### Kutipan Teks
<<<<
3.    Konsep Hukum Pidana dalam Penjelasan Undang-undang no 32 tahun 2009
Penegakan hukum pidana dalam Undang-Undang ini memperkenalkan ancaman hukuman minimum di samping maksimum, perluasan alat bukti, pemidanaan bagi pelanggaran baku mutu, keterpaduan penegakan hokum pidana, dan pengaturan tindak pidana korporasi. Penegakan hukum pidana lingkungan tetap memperhatikan asas ultimum remedium yang mewajibkan penerapan penegakan hokum pidana sebagai upaya terakhir setelah penerapan penegakan hukum administrasi dianggap tidak berhasil. Penerapan asas ultimum remedium ini hanya berlaku bagi tindak pidana formil tertentu, yaitu pemidanaan terhadap pelanggaran baku mutu air limbah, emisi, dan gangguan.

4.    Aspek Hukum Transnasional menurut PBB dan hukum Konvensi Internasional
Secara konsep, Transnational crime merupakan tindak pidana atau kejahatan yang melintasi batas negara. Konsep ini diperkenalkan pertama kali secara internasional pada era tahun 1990-an dalam The Eigth United Nations Congress on the Prevention of Crime and the Treatment of Offenders. PBB menambahkan bahwa Transnasional Crime seringkali diartikan sebagai
kegiatan kriminal berskala besar dan kompleks dilakukan oleh asosiasi yang kuat atau longgar terorganisir dan ditujukan pada pasokan, sumber daya dan eksploitasi pasar secara ilegal dengan mengorbankan masyarakat.
>>>>
### Data yang Diberikan
<<<<
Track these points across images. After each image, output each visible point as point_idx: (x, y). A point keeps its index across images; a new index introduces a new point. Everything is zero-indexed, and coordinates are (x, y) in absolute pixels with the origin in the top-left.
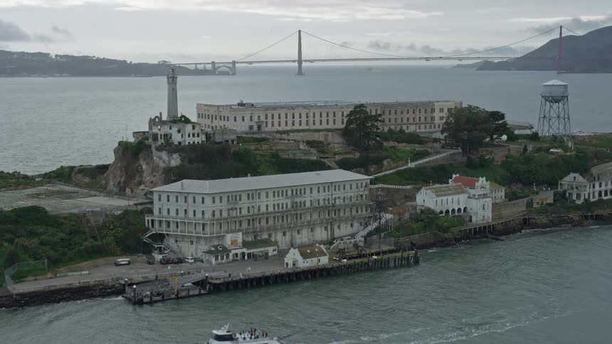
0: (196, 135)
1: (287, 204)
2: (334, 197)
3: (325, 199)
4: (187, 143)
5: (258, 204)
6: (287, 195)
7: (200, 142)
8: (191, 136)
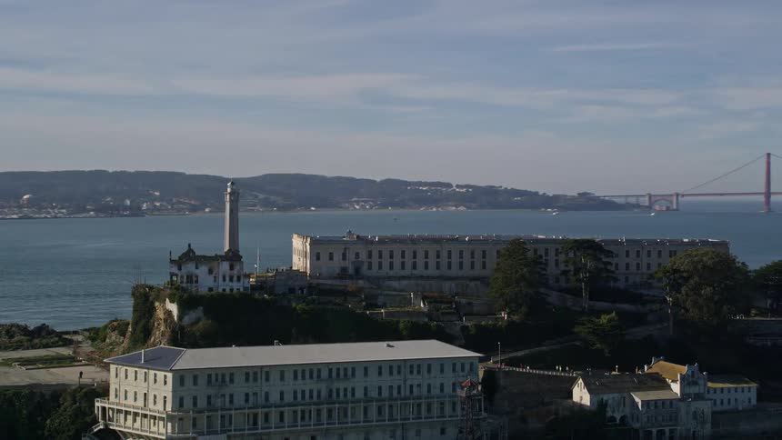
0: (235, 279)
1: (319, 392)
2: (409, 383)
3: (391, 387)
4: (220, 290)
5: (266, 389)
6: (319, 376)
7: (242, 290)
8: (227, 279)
>>>>
<<<<
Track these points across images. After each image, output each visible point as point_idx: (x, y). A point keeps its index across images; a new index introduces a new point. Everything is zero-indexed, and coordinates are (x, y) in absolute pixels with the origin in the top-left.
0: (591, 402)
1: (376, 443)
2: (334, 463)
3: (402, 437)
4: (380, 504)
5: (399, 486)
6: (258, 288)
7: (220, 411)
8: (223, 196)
>>>>
### Tujuan Latihan
Jawablah pertanyaan berikut berdasarkan kutipan teks tentang hukum pidana lingkungan dan kejahatan transnasional.
1. Ancaman hukuman apa yang diperkenalkan Undang-Undang ini di samping ancaman hukuman maksimum?
2. Asas ultimum remedium hanya berlaku bagi pemidanaan terhadap pelanggaran baku mutu apa saja?
3. Pada era tahun berapa konsep transnational crime pertama kali diperkenalkan secara internasional?

### Hasil Latihan
1. Ancaman hukuman minimum.
2. Baku mutu air limbah, emisi, dan gangguan.
3. Era tahun 1990-an.